Getting legislation that requires the support of Democrats "is another kettle of fish," Kaplinsky said.

More reforms to come?

Repealing the arbitration rule may also not have much effect on other industry priorities simply because the intense policy and political environment in Washington is focusing efforts in other areas besides financial services.

"Larger-scale legislative reform will be more difficult because of the ability of a bloc of 40 senators to block" legislation, said Ted Frank, a senior attorney and director of the Center for Class Action Fairness at the Competitive Enterprise Institute.

Yet he added that the arbitration vote proved that congressional leaders are working aggressively to try to eke out any victories they can.

"I don't believe this administration has the attention span or focus or constancy to pass any major legislative initiative, but [House Speaker Paul] Ryan and [Senate Majority Leader Mitch] McConnell may be able to work wonders notwithstanding regularly being undermined by the president and being put in a bad spot by the last debt limit deal," said Frank.

From the credit union standpoint, however, CUNA's Donovan noted that while high-profile legislative priorities such as health care and taxes haven't gone as the GOP has hoped, CUs have had a fairly strong year thus far, including not just victories with the CFPB's payday lending and arbitration rules, but passage of the CHOICE Act in the House, maintaining CDFI funding and more. The ongoing challenge, however, is convincing Congress "to bring about the type of structural changes to the CFB that will produce common sense regulations. Changing the structure from a director to a commission is absolutely critical. You need more voices at the decision-making table within the bureau; you need a structure that more thoroughly takes into account the impact of regulations on credit unions and consumer-friendly providers. That's something we've got to continue to encourage."

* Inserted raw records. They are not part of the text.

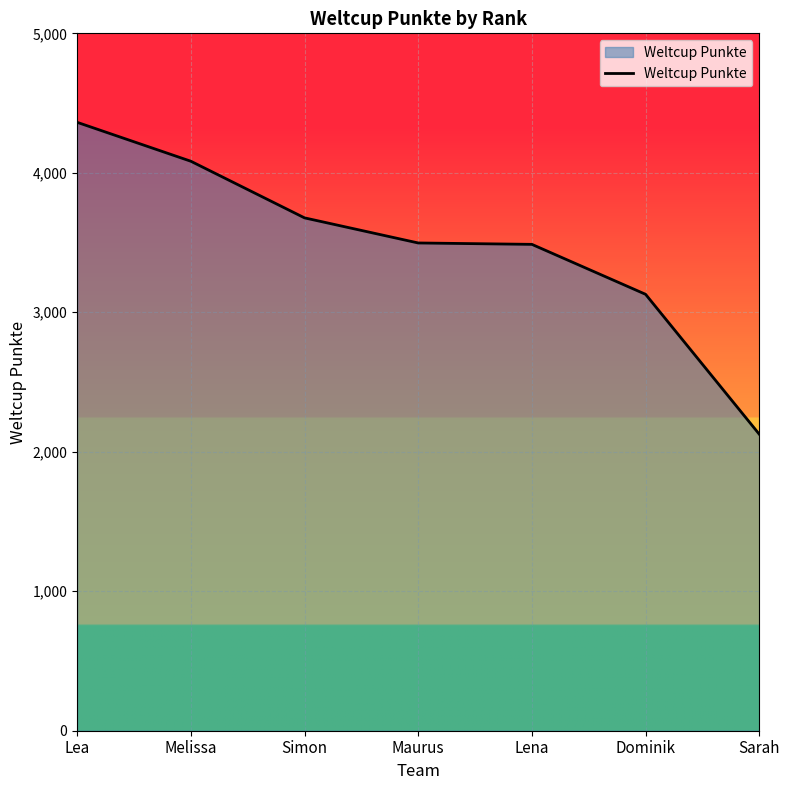

The value at Maurus is 3497. True or false?

True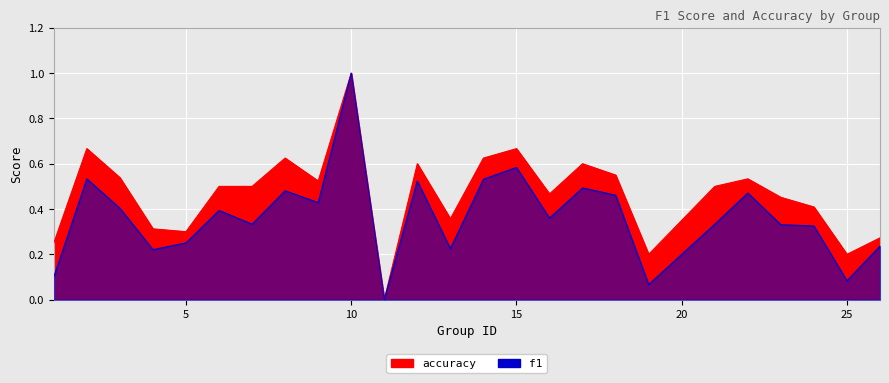

Rank the series by their average value, from lowest to highest.

f1, accuracy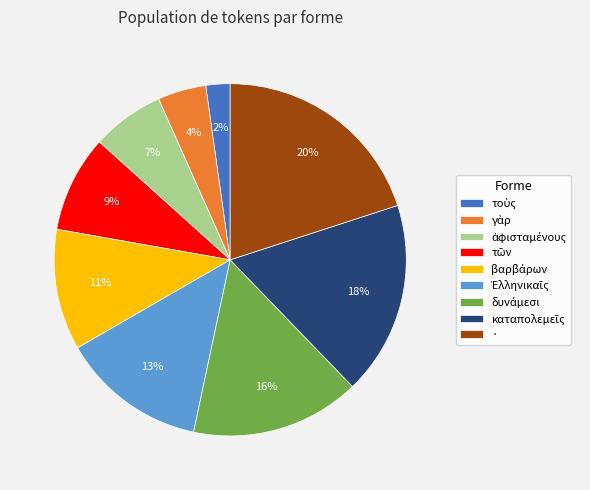

Which slice is the largest?

·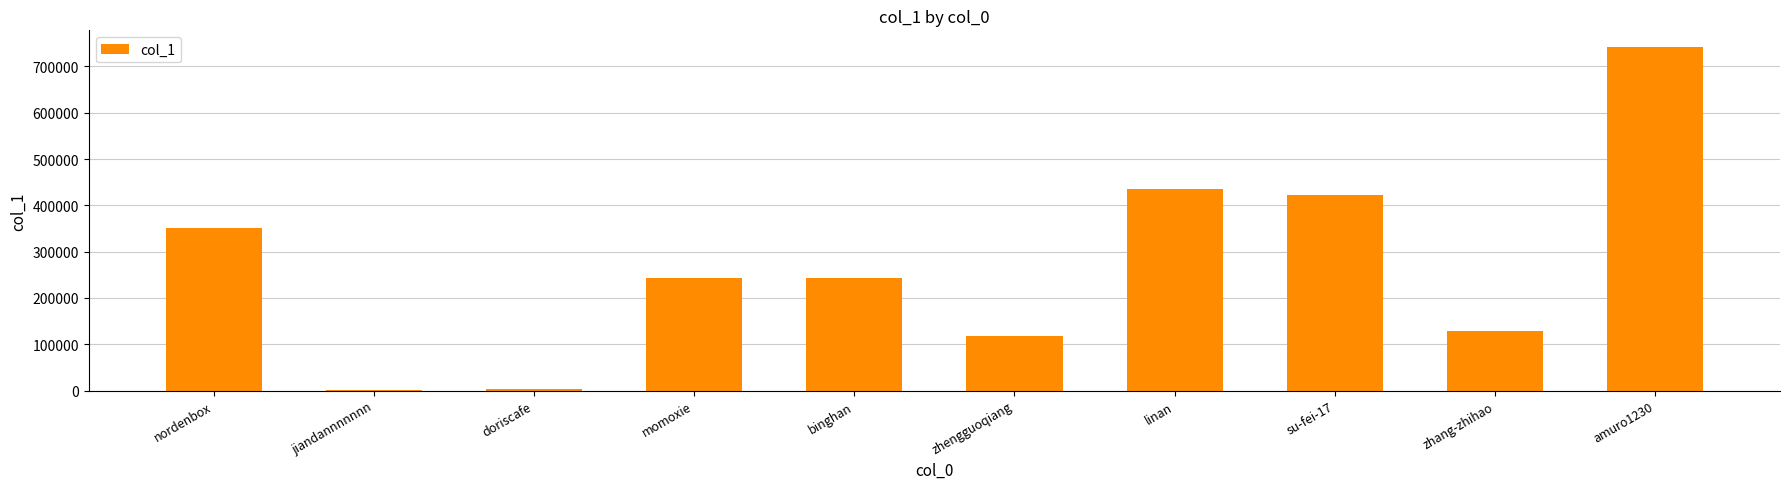

What is the greatest value displayed?

740832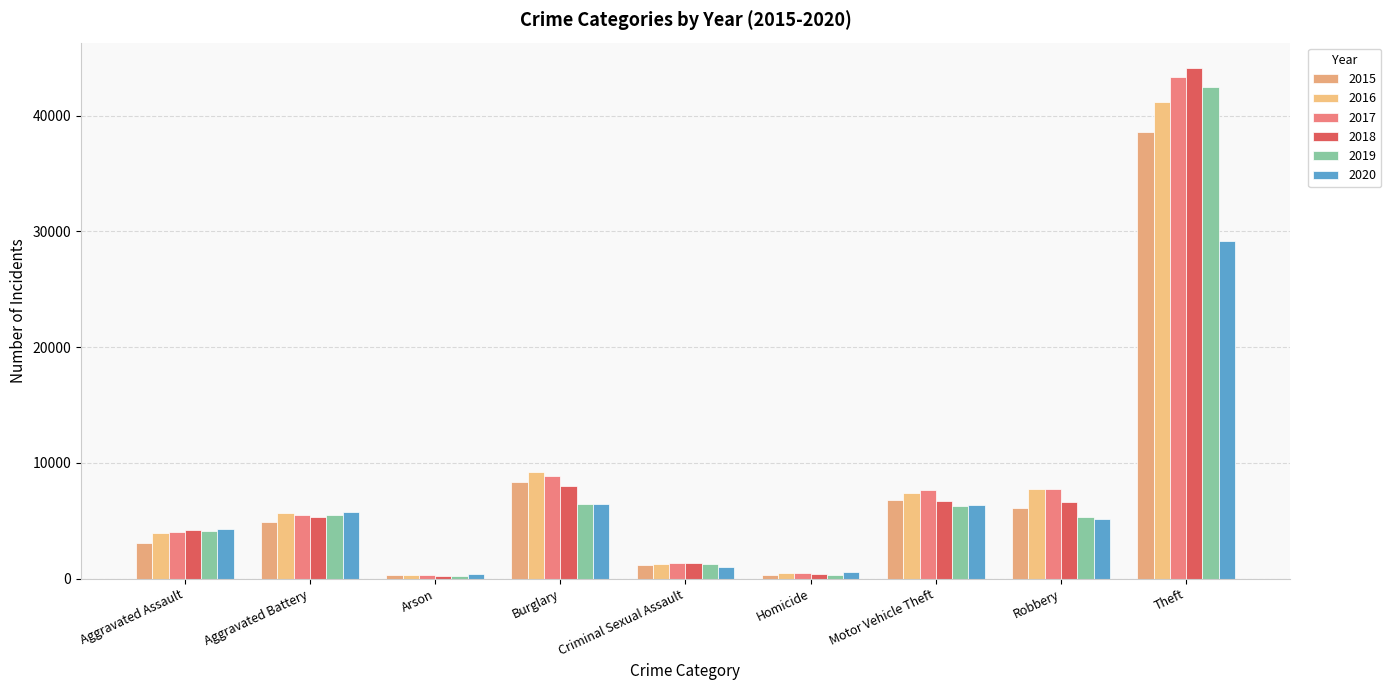

At which category is the sum across all series the highest?

Theft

But Donovan was quick to note that it won't be a quick process.

"I don't expect Congress to change the stucture of the CFPB by the end of this year or probably even in this Congress," he said. "It's going to take time to work through.'ve had Democrats and Republicans over the years support [changing the bureau's structure] and it's generally recognized as the place we're going to end up. It may just take some time to get there. There are a bunch of moving parts, and the president and Director Cordray do play a role, but questions about the structure really go beyond the individuals involved -- it's more a question of what's the best way for the CFPB to be structured in order to delver common sense regulation, and that rises above the level of any individual."

Don't get too excited yet

Jaret Seiberg, a financial services and housing policy analyst at Cowen Washington Research Group, cautioned against overreacting in the wake of the Senate's arbitration vote.

"This is not going to unleash the floodgates of deregulatory legislation for financials from Congress," Seiberg wrote in a research note Wednesday. "This was a limited question on whether consumers were better off with mandatory arbitration or class action litigation. Voters are still populist and still do not like big financial institutions. Those same voters, however, also don't like class-action lawyers."

Others said further reform will be tough to accomplish as long as there are still Obama administration holdovers in key positions at the prudential regulators.

"The appointment of policymakers is the most important task," said Joe Lynyak, a partner at Dorsey & Whitney. "While not a panacea and not a quick fix, starting the regulatory milestones requires the appointment of new senior agency personnel. There is a difference between having neutral parties at the agencies versus people who will affirmatively implement ... reform."

Aaron Passman contributed to this report.